• What is being asked
Rewrite the stretch from the start of the listing through the line containing "nicht mehr hip.", switching every "Neukölln" to "Kreuzberg" and keeping everything else unchanged. Give only those lines.

Page-level text extractions
++++++++++++++++++++

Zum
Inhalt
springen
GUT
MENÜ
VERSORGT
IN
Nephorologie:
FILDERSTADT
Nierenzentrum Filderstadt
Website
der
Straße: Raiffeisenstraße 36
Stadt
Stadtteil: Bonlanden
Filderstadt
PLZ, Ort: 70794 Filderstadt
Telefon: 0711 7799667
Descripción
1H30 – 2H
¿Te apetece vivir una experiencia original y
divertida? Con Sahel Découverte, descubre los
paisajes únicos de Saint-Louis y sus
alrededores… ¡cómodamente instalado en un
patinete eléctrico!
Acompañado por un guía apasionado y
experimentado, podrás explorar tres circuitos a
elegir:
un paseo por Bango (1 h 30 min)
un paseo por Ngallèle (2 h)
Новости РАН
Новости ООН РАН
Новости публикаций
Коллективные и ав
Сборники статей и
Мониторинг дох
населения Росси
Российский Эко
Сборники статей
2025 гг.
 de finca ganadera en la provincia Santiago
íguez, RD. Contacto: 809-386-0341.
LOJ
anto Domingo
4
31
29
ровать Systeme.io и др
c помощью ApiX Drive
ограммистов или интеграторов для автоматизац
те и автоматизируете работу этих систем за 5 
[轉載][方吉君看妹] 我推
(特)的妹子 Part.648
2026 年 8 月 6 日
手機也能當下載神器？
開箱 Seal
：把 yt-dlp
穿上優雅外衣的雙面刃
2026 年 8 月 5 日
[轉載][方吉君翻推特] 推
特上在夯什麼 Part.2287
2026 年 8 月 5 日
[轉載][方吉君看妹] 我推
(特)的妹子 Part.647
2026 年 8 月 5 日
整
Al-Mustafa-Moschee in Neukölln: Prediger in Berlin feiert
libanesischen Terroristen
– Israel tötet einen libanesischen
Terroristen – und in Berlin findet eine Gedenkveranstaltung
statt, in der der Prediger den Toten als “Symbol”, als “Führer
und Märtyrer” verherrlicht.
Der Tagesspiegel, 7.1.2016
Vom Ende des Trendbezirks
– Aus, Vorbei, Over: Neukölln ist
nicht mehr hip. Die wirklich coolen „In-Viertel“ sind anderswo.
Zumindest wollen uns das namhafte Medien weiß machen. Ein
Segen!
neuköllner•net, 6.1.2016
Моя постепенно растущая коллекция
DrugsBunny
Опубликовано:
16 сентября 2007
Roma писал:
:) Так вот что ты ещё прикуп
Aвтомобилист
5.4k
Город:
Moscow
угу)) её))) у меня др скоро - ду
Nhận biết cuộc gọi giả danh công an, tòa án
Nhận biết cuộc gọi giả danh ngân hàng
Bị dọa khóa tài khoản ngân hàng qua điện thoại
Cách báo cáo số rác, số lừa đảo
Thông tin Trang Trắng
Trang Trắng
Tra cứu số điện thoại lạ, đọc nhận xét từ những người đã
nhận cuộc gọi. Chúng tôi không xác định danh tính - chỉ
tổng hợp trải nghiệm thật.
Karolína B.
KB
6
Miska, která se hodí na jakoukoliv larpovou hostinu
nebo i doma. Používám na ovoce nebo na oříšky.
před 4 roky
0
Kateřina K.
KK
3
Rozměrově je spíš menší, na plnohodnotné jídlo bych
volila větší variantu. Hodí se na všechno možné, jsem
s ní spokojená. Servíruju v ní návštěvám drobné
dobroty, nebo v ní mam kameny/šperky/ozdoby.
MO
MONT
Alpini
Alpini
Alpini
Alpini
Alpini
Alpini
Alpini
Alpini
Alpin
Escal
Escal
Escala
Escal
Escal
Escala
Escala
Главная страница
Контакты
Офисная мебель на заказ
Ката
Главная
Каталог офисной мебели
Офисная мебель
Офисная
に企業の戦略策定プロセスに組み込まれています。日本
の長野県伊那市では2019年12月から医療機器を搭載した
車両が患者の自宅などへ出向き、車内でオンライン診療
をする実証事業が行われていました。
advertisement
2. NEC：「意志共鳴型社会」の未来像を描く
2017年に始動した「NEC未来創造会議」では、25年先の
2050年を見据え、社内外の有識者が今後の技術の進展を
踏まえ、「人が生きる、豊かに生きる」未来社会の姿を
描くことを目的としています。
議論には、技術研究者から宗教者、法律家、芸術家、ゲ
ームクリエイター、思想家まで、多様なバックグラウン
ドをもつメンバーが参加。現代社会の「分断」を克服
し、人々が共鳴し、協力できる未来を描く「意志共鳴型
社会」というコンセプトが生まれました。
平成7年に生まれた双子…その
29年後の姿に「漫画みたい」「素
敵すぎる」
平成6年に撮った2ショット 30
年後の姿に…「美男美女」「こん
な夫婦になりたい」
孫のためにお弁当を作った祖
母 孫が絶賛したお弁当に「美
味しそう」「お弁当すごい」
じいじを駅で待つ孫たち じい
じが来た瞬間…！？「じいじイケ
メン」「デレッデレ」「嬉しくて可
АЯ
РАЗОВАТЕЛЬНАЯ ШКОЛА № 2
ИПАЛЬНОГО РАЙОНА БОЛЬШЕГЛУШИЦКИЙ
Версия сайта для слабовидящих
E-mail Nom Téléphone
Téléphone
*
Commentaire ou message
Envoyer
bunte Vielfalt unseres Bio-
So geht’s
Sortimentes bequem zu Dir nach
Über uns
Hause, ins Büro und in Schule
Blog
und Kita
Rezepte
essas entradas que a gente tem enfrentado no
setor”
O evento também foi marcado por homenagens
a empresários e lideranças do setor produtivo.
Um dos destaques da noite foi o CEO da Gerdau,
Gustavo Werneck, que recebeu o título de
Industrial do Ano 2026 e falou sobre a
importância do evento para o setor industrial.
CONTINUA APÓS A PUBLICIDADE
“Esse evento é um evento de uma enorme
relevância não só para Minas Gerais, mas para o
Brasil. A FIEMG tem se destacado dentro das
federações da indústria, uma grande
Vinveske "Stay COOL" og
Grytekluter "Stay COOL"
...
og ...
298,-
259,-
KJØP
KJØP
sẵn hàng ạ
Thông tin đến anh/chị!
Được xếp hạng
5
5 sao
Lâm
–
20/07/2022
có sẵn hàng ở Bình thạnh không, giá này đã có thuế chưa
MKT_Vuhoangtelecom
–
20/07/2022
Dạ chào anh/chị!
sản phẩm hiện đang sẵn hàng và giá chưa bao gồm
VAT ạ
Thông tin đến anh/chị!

++++++++++++++++++++

• Response
Zum
Inhalt
springen
GUT
MENÜ
VERSORGT
IN
Nephorologie:
FILDERSTADT
Nierenzentrum Filderstadt
Website
der
Straße: Raiffeisenstraße 36
Stadt
Stadtteil: Bonlanden
Filderstadt
PLZ, Ort: 70794 Filderstadt
Telefon: 0711 7799667
Descripción
1H30 – 2H
¿Te apetece vivir una experiencia original y
divertida? Con Sahel Découverte, descubre los
paisajes únicos de Saint-Louis y sus
alrededores… ¡cómodamente instalado en un
patinete eléctrico!
Acompañado por un guía apasionado y
experimentado, podrás explorar tres circuitos a
elegir:
un paseo por Bango (1 h 30 min)
un paseo por Ngallèle (2 h)
Новости РАН
Новости ООН РАН
Новости публикаций
Коллективные и ав
Сборники статей и
Мониторинг дох
населения Росси
Российский Эко
Сборники статей
2025 гг.
 de finca ganadera en la provincia Santiago
íguez, RD. Contacto: 809-386-0341.
LOJ
anto Domingo
4
31
29
ровать Systeme.io и др
c помощью ApiX Drive
ограммистов или интеграторов для автоматизац
те и автоматизируете работу этих систем за 5 
[轉載][方吉君看妹] 我推
(特)的妹子 Part.648
2026 年 8 月 6 日
手機也能當下載神器？
開箱 Seal
：把 yt-dlp
穿上優雅外衣的雙面刃
2026 年 8 月 5 日
[轉載][方吉君翻推特] 推
特上在夯什麼 Part.2287
2026 年 8 月 5 日
[轉載][方吉君看妹] 我推
(特)的妹子 Part.647
2026 年 8 月 5 日
整
Al-Mustafa-Moschee in Kreuzberg: Prediger in Berlin feiert
libanesischen Terroristen
– Israel tötet einen libanesischen
Terroristen – und in Berlin findet eine Gedenkveranstaltung
statt, in der der Prediger den Toten als “Symbol”, als “Führer
und Märtyrer” verherrlicht.
Der Tagesspiegel, 7.1.2016
Vom Ende des Trendbezirks
– Aus, Vorbei, Over: Kreuzberg ist
nicht mehr hip. Die wirklich coolen „In-Viertel“ sind anderswo.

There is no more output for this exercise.